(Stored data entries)
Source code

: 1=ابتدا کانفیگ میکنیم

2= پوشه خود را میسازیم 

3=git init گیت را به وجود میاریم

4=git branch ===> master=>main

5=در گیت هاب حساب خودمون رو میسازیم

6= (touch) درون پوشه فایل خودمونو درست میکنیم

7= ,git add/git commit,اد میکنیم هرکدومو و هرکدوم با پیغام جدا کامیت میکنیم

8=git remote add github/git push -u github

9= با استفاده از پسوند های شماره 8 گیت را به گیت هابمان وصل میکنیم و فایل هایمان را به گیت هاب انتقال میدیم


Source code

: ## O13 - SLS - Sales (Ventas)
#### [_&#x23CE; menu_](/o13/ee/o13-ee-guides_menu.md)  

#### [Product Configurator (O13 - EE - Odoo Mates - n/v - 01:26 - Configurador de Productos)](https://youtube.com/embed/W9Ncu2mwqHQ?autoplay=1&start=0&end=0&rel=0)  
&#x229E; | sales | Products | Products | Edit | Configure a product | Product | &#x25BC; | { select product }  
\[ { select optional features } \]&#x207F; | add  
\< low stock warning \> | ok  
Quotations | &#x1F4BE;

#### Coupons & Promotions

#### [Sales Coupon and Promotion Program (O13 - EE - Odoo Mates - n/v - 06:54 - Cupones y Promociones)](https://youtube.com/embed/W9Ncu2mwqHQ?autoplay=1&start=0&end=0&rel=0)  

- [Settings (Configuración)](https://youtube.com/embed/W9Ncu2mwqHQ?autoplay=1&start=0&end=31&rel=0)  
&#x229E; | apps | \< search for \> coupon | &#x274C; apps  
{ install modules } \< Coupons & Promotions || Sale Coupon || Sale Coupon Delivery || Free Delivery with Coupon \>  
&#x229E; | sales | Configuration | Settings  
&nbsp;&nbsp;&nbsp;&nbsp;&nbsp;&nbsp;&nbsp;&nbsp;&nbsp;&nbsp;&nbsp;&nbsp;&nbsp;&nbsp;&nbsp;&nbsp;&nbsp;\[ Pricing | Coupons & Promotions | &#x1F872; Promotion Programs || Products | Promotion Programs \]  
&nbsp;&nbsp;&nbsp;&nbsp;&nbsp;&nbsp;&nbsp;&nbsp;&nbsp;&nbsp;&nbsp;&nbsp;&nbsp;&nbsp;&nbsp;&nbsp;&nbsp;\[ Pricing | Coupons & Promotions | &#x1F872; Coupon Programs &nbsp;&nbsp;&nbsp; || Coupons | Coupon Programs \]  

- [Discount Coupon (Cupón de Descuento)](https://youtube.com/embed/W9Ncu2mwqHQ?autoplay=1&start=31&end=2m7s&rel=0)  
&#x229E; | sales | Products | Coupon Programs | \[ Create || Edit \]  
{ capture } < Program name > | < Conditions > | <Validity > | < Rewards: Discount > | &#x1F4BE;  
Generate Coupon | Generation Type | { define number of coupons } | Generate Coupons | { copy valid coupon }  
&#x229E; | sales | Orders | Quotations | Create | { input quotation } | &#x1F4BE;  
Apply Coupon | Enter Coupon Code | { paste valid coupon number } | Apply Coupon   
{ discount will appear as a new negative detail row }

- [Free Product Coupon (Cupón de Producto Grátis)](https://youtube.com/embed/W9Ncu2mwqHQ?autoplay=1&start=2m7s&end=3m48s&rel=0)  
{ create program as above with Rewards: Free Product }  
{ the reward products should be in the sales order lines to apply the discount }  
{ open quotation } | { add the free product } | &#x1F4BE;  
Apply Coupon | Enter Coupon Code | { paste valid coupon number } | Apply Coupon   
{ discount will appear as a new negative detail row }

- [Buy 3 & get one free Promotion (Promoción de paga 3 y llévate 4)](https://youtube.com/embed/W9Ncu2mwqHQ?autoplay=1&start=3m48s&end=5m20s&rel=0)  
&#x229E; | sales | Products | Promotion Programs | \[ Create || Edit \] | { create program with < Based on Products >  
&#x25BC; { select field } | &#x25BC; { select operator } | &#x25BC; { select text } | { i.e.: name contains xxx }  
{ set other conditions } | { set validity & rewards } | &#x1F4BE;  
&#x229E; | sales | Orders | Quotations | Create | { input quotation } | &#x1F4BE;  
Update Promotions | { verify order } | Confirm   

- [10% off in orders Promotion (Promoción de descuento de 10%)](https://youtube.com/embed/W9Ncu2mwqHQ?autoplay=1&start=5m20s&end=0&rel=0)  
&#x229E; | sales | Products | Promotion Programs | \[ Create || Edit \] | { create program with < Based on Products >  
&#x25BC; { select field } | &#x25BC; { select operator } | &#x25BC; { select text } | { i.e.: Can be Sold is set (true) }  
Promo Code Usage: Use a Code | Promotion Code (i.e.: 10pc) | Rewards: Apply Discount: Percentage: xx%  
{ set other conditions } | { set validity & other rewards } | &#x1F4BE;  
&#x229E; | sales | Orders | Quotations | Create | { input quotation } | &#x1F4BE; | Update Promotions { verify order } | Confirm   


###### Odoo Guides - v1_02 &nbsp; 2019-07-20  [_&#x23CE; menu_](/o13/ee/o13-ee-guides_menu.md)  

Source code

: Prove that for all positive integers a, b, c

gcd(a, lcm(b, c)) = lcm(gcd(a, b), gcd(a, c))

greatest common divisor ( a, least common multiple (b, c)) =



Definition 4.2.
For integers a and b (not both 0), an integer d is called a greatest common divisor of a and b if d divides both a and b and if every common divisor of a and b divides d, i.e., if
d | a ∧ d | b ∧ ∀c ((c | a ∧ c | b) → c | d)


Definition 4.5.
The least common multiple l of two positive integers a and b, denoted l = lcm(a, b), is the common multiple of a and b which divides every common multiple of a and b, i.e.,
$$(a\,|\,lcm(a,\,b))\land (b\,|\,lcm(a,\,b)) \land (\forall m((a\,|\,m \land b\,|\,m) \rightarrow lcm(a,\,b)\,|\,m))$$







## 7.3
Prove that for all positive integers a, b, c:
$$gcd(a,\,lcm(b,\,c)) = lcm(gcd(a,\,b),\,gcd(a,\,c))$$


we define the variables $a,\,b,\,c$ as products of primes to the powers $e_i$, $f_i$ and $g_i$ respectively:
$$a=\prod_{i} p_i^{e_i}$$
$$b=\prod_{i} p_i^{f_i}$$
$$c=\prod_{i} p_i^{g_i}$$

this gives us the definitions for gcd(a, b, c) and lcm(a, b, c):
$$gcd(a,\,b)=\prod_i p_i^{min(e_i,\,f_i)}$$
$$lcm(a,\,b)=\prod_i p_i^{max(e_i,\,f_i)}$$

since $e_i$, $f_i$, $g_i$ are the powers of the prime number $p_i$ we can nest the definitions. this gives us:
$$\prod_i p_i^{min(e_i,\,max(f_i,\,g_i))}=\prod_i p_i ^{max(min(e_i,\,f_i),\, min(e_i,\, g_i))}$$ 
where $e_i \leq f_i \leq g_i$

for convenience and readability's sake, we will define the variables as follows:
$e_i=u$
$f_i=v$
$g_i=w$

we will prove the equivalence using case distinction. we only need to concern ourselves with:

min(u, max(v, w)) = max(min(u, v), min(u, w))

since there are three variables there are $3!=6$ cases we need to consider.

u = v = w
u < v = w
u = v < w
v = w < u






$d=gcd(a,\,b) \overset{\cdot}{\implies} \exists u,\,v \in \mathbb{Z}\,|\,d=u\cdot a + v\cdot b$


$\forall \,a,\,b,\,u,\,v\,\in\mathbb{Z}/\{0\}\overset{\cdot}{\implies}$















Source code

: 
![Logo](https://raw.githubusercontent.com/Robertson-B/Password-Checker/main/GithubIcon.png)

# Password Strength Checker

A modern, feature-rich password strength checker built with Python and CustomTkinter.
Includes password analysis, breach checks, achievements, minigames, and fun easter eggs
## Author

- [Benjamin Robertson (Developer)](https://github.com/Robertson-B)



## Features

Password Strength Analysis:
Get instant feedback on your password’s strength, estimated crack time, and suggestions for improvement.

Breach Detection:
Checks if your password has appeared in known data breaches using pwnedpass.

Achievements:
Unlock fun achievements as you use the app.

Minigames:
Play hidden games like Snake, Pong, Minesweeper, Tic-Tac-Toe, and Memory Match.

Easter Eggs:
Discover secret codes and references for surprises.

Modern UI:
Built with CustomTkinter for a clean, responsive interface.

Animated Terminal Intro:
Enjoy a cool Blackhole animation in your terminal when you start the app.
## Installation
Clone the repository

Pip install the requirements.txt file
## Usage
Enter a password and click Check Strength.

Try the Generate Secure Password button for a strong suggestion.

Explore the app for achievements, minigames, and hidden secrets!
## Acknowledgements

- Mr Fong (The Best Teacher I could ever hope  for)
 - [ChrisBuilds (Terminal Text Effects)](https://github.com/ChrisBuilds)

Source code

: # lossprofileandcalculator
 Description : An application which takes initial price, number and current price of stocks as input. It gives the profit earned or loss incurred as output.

--

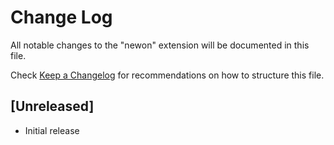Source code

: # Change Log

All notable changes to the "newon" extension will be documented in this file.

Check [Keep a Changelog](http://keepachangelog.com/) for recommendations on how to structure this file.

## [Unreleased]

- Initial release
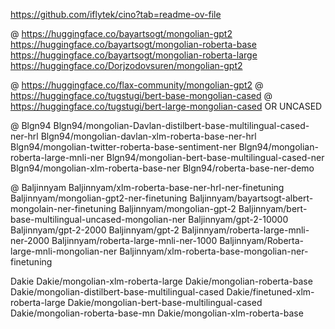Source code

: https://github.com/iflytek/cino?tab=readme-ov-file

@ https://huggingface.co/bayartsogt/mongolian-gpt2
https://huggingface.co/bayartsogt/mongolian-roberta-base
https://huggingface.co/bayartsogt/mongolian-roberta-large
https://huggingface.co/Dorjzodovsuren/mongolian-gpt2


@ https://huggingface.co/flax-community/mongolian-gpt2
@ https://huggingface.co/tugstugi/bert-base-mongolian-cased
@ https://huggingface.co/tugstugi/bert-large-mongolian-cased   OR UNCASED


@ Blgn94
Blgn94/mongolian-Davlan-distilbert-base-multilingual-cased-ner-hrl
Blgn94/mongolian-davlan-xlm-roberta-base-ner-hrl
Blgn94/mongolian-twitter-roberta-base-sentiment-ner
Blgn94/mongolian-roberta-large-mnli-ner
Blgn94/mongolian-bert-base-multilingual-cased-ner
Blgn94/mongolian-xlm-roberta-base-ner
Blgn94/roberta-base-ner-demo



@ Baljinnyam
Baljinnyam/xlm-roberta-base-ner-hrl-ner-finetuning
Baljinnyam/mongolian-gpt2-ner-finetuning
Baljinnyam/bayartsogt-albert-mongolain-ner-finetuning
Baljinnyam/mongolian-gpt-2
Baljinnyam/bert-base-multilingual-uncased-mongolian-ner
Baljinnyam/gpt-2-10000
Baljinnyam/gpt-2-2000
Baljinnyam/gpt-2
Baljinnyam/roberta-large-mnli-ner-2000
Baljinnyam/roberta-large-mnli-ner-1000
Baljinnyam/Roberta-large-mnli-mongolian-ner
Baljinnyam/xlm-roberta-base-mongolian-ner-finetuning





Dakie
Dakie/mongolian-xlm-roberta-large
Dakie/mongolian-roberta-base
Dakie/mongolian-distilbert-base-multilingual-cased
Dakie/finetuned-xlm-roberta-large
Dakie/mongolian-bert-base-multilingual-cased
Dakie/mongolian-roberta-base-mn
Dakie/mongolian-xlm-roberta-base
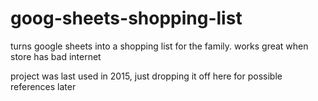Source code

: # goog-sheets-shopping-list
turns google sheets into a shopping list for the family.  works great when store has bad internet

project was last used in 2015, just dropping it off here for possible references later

How to complete this task:
If a line above contains the word "Generate", list it.

Your response:
Generate Coupon | Generation Type | { define number of coupons } | Generate Coupons | { copy valid coupon }  
Try the Generate Secure Password button for a strong suggestion.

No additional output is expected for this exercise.